### Problem to solve
Would you please restate all of the entries exactly, apart from the pictures?

Dataset entries:
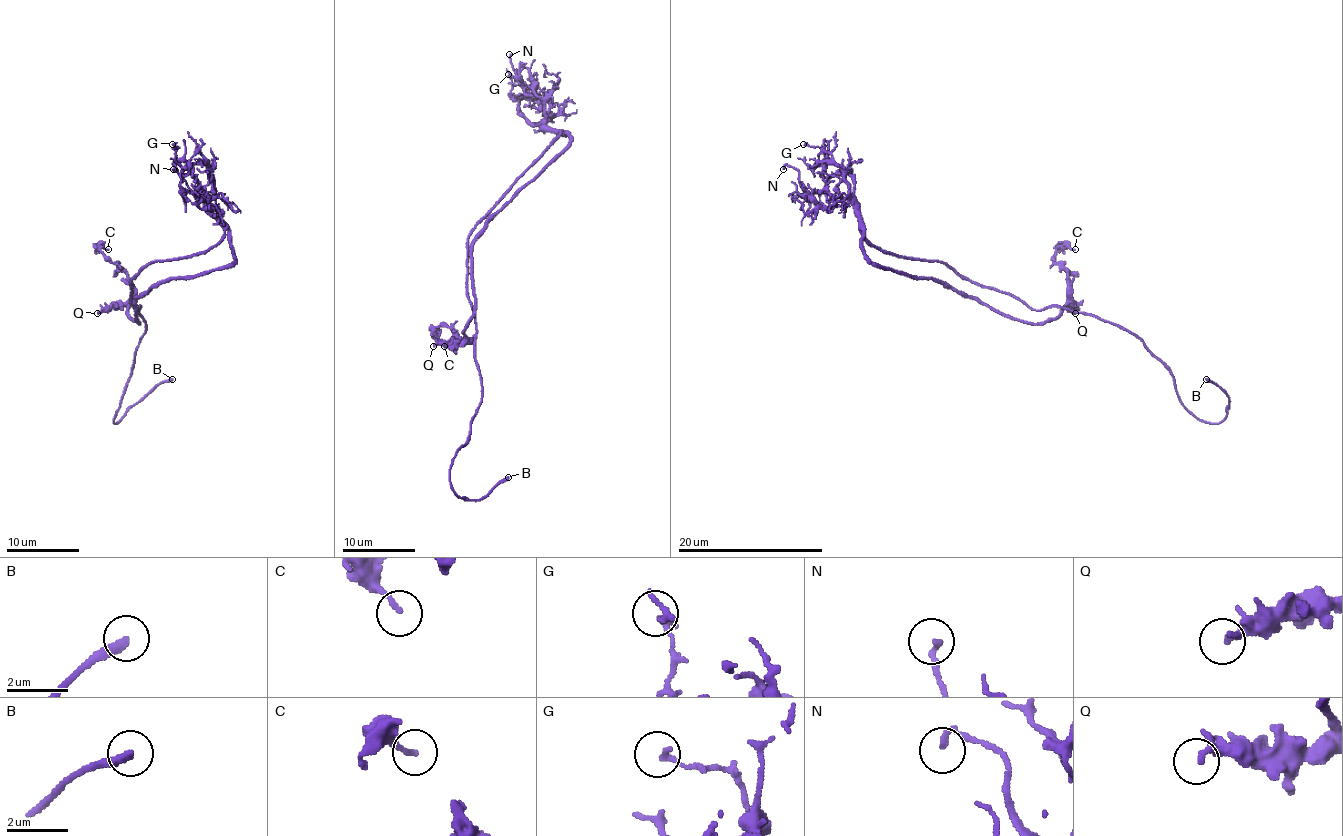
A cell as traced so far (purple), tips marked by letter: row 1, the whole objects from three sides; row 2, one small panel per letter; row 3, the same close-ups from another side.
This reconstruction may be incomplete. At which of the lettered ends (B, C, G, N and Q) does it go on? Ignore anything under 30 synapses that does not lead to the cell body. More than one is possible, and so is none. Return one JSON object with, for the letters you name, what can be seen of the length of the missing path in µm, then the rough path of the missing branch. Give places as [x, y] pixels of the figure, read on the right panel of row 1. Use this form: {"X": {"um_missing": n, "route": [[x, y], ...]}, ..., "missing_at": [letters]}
{"B": {"um_missing": 5, "route": [[1206, 379], [1199, 355]]}, "missing_at": ["B"]}

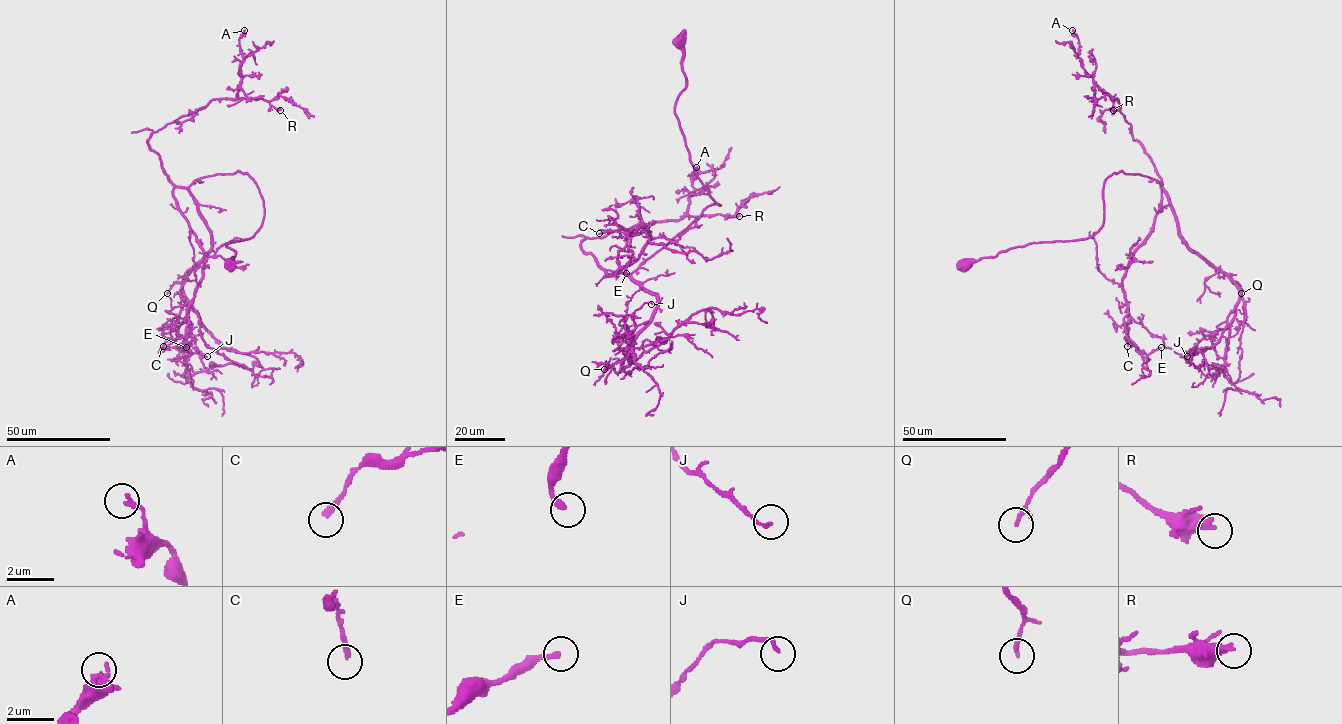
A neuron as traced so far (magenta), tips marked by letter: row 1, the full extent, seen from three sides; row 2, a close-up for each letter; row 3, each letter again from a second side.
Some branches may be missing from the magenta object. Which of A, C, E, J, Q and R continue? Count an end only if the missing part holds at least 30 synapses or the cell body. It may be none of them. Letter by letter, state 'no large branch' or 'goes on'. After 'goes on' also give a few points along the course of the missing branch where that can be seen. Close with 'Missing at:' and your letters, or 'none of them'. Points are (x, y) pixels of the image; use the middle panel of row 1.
A: no large branch
C: no large branch
E: no large branch
J: no large branch
Q: no large branch
R: no large branch
Missing at: none of them

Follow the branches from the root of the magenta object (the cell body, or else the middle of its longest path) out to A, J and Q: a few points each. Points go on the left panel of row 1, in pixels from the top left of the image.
A: (229, 266), (226, 245), (262, 223), (256, 182), (236, 171), (177, 187), (147, 141), (236, 98), (244, 30)
J: (229, 266), (226, 245), (264, 212), (238, 171), (189, 187), (211, 247), (182, 292), (207, 356)
Q: (229, 266), (226, 245), (252, 237), (264, 212), (238, 171), (189, 187), (211, 247), (167, 293)

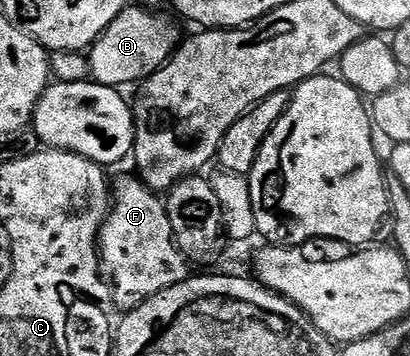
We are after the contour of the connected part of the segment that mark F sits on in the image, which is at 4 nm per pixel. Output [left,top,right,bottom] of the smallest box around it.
[99,175,189,299]

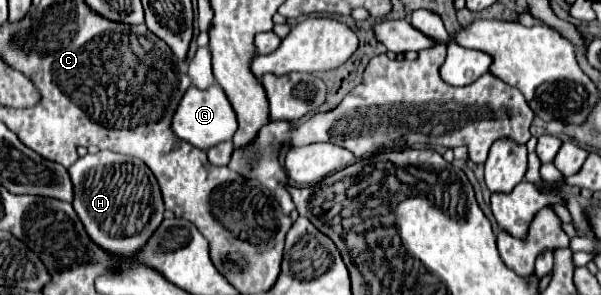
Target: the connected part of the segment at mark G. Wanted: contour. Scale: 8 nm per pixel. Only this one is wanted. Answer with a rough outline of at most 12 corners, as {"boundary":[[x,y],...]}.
{"boundary":[[191,85],[173,131],[205,151],[231,141],[237,117],[219,85]]}

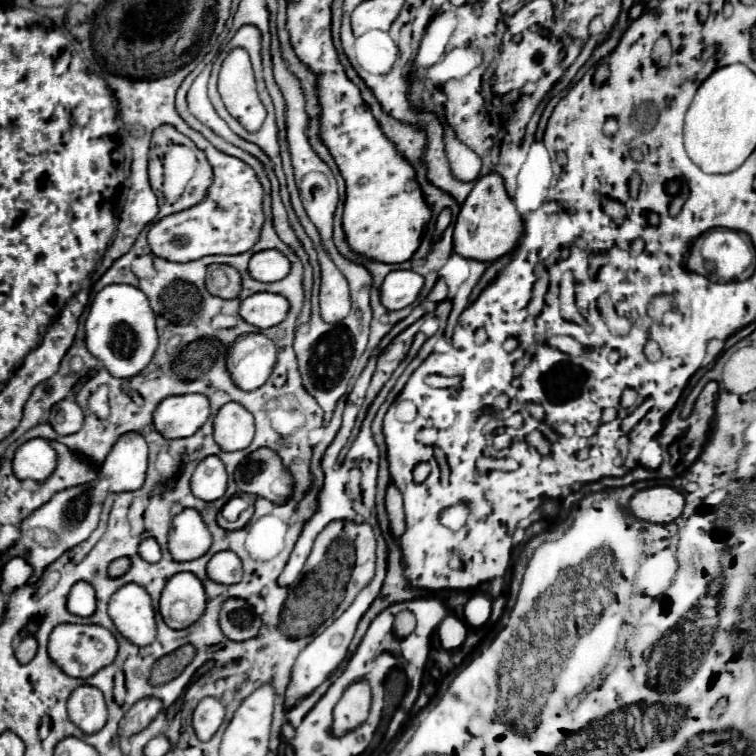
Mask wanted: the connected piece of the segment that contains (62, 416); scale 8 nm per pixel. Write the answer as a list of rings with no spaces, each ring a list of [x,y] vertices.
[[[67,397],[67,399],[59,401],[57,405],[53,405],[51,415],[49,415],[49,423],[59,435],[77,433],[83,427],[83,411],[75,403],[75,399]]]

### Answer box
A cell as traced so far (purple), tips marked by letter: row 1, the whole objects from three sides; row 2, one small panel per letter; row 3, the same close-ups from another side.
This reconstruction may be incomplete. At which of the lettered ends (B, C, G, N and Q) does it go on? Ignore anything under 30 synapses that does not lead to the cell body. More than one is possible, and so is none. Return one JSON object with, for the letters you name, what can be seen of the length of the missing path in µm, then the rough path of the missing branch. Give places as [x, y] pixels of the figure, read on the right panel of row 1. Use this form: {"X": {"um_missing": n, "route": [[x, y], ...]}, ..., "missing_at": [letters]}
{"B": {"um_missing": 5, "route": [[1206, 379], [1199, 355]]}, "missing_at": ["B"]}

A neuron as traced so far (magenta), tips marked by letter: row 1, the full extent, seen from three sides; row 2, a close-up for each letter; row 3, each letter again from a second side.
Some branches may be missing from the magenta object. Which of A, C, E, J, Q and R continue? Count an end only if the missing part holds at least 30 synapses or the cell body. It may be none of them. Letter by letter, state 'no large branch' or 'goes on'. After 'goes on' also give a few points along the course of the missing branch where that can be seen. Close with 'Missing at:' and your letters, or 'none of them'. Points are (x, y) pixels of the image; use the middle panel of row 1.
A: no large branch
C: no large branch
E: no large branch
J: no large branch
Q: no large branch
R: no large branch
Missing at: none of them

Follow the branches from the root of the magenta object (the cell body, or else the middle of its longest path) out to A, J and Q: a few points each. Points go on the left panel of row 1, in pixels from the top left of the image.
A: (229, 266), (226, 245), (262, 223), (256, 182), (236, 171), (177, 187), (147, 141), (236, 98), (244, 30)
J: (229, 266), (226, 245), (264, 212), (238, 171), (189, 187), (211, 247), (182, 292), (207, 356)
Q: (229, 266), (226, 245), (252, 237), (264, 212), (238, 171), (189, 187), (211, 247), (167, 293)

We are after the contour of the connected part of the segment that mark F sits on in the image, which is at 4 nm per pixel. Output [left,top,right,bottom] of the smallest box around it.
[99,175,189,299]

Target: the connected part of the segment at mark G. Wanted: contour. Scale: 8 nm per pixel. Only this one is wanted. Answer with a rough outline of at most 12 corners, as {"boundary":[[x,y],...]}.
{"boundary":[[191,85],[173,131],[205,151],[231,141],[237,117],[219,85]]}

Mask wanted: the connected piece of the segment that contains (62, 416); scale 8 nm per pixel. Write the answer as a list of rings with no spaces, each ring a list of [x,y] vertices.
[[[67,397],[67,399],[59,401],[57,405],[53,405],[51,415],[49,415],[49,423],[59,435],[77,433],[83,427],[83,411],[75,403],[75,399]]]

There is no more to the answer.